▶ **Kutipan untuk Dibaca**:
┄┄┄┄┄┄┄┄┄┄┄┄┄┄┄┄┄┄┄┄
Lebih kurang pukul 12.00 semua masakan telah matang, kemudian dibagi menjadi tiga bagian, yaitu sajian untuk upacara labuhan, sajian untuk leluhur, dan sajian untuk selamatan setelah upacara selesai. Setelah pembagian sesaji telah selesai, semua wanita sudah diperbolehkan untuk kembali pulang. Saji-sajian untuk upacara labuhan dimasukan salam joli, sedangkan binatang korban dimasukan kedalam panjang ilang. Kemudian Ki Rejotambak sekeluarga beserta peserta upacara khusus yang laki-laki ganti pakaian untuk upacara yaitu pakaian adat Yogyakarta yang berupa baju surjan.
Kuranglebih pada pukul 14.00, setelah semua persiapan selesai, Ki Rejotambak sekeluarga beserta para peserta upacara yang lain naik kendaraan yang telah disediakan dihalaman rumah. Selanjutnya joli-joli yang berisi sesajian segara dinaikan ke dalam kendaraan khusus.
Lebih kurang pukul 14.30 rombongan sampai di pantai baron. Kedatangan disambut oleh pemerintahan tingkat II kabupaten gunungkidul. Kemudian pada pukul 15.30 semua peserta upacara yang telah membentuk barisan bersama-sama berangkat dari pesanggrahan munuju gunung kombang dengan membawa sesaji. Setibanya ditempat upacara tersebut Ki Rejotambak membakar kemenyan, kemudian para peserta upacara mengikutinnya. Saji-saji dibawa diletakan di dekatnya. Maksud pembakaran kemenyan tersebut adalah memberitahu kepada Kanjeng Ratu Kidul bahwa upacara labuhan segera dimulai, disamping itu juga agar korban yang dipersembahkan diterima serta mereka diberi ketentraman, keselamatan dan murah rezeki. Selanjutnya Ki Rejotambak melabuh sesaji ke laut yang diikuti oleh para peserta upacara yang lain.
Lebuh kurang pukul 17.00 sesaji yang dilabuhkan telah habis, dengan demikian upacara labuhan berakhir. Kemudian Ki Rejotambak beserta para peserta upacara yang lain segera menuruni gunung kombang menuju ke pesanggrahan. Setelah sampai di pesanggrahan rombongan Ki Rejotambak segera pulang untuk melaksanakan selamatan yang menutup semua rangkaian kegiatan upacara labuhan.
┄┄┄┄┄┄┄┄┄┄┄┄┄┄┄┄┄┄┄┄
▶ **Petunjuk Tugas**:
• A. Menurut kutipan tentang upacara labuhan, kira-kira pukul berapa upacara labuhan berakhir?
• B. Silakan daftarkan setiap baris entri yang memuat kata "position".
Entri-entri ini sama sekali tidak berkaitan dengan kutipan tersebut.
┄┄┄┄┄┄┄┄┄┄┄┄┄┄┄┄┄┄┄┄
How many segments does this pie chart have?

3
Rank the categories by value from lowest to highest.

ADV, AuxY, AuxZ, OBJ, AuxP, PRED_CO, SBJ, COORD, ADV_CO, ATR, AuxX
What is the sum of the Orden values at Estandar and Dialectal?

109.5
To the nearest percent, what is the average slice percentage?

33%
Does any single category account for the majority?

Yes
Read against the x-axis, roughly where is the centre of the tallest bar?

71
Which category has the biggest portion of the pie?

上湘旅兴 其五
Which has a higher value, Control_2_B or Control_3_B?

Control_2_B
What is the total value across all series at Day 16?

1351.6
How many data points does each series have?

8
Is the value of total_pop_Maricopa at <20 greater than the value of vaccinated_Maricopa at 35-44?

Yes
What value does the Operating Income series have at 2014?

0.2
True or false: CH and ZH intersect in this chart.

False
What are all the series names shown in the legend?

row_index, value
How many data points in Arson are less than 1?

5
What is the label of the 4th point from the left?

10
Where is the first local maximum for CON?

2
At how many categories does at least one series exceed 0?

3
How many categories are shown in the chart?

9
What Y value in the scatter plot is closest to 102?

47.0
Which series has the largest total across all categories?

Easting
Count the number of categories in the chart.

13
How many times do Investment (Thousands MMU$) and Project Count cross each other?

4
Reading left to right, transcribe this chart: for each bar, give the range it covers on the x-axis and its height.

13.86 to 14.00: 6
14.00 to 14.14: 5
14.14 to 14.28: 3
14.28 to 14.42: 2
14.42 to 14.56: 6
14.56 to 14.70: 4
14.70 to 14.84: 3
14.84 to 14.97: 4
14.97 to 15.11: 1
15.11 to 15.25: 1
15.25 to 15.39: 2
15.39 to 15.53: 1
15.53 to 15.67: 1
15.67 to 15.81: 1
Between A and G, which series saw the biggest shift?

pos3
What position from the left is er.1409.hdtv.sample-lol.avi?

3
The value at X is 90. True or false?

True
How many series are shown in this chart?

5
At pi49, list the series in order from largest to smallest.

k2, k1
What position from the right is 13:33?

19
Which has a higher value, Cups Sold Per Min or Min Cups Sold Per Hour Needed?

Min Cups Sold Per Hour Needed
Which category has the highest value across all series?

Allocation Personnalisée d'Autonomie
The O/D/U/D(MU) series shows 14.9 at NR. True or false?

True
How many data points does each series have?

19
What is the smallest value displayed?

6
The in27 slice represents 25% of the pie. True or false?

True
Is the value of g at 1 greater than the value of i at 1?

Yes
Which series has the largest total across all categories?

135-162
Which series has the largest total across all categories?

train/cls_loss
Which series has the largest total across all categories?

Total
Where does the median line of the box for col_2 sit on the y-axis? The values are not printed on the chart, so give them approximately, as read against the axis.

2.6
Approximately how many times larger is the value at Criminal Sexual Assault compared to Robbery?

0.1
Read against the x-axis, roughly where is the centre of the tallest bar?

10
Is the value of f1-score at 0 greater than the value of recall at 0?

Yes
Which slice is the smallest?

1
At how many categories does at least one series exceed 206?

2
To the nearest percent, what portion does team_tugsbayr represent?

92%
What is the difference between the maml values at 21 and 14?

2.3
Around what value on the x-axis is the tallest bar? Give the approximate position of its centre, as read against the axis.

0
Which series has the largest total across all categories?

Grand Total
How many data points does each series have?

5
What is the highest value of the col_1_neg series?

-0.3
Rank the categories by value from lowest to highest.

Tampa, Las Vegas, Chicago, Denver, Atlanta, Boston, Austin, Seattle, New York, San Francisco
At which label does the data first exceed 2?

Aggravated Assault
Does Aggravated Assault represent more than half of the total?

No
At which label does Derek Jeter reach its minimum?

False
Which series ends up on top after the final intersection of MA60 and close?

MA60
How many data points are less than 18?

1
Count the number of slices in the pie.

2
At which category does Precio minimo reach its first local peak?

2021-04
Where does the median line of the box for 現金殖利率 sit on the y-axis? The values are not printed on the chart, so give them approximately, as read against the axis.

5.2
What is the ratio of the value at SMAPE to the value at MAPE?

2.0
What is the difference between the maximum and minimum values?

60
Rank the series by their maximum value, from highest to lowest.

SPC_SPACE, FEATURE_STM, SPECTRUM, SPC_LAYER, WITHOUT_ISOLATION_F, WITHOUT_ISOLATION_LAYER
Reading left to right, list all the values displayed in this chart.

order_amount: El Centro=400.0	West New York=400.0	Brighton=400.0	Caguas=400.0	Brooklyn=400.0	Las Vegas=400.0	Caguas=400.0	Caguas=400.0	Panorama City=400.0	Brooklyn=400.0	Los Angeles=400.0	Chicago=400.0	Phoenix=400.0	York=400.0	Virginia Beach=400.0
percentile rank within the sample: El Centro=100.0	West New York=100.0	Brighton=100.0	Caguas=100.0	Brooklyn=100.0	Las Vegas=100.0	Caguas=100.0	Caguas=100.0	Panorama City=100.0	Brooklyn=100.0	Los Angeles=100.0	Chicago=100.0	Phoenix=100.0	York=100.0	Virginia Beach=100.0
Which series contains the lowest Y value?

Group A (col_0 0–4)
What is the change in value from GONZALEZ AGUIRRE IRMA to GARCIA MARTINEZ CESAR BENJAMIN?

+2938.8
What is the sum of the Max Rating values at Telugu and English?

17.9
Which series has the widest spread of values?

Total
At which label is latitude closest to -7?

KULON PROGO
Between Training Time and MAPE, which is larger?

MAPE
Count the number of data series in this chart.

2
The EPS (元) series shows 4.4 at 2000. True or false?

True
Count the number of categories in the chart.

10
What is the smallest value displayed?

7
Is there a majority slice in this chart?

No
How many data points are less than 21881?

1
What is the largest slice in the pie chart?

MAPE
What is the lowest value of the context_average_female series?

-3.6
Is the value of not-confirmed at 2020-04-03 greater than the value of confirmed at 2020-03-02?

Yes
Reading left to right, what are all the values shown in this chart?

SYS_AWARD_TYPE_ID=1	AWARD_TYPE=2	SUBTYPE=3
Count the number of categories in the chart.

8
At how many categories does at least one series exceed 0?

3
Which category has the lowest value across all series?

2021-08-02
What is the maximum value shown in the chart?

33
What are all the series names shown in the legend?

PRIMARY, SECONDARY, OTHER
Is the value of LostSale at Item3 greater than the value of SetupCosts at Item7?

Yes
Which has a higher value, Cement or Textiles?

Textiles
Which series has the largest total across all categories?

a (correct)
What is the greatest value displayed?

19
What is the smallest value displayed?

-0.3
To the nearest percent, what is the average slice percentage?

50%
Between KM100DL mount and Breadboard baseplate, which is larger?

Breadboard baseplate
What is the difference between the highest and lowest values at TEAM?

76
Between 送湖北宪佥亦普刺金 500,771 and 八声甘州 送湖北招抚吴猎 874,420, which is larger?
┄┄┄┄┄┄┄┄┄┄┄┄┄┄┄┄┄┄┄┄
▶ **Jawaban Tiap Tugas**:
• A. Lebih kurang pukul 17.00.

• B.
What position from the left is er.1409.hdtv.sample-lol.avi?
What position from the right is 13:33?
Around what value on the x-axis is the tallest bar? Give the approximate position of its centre, as read against the axis.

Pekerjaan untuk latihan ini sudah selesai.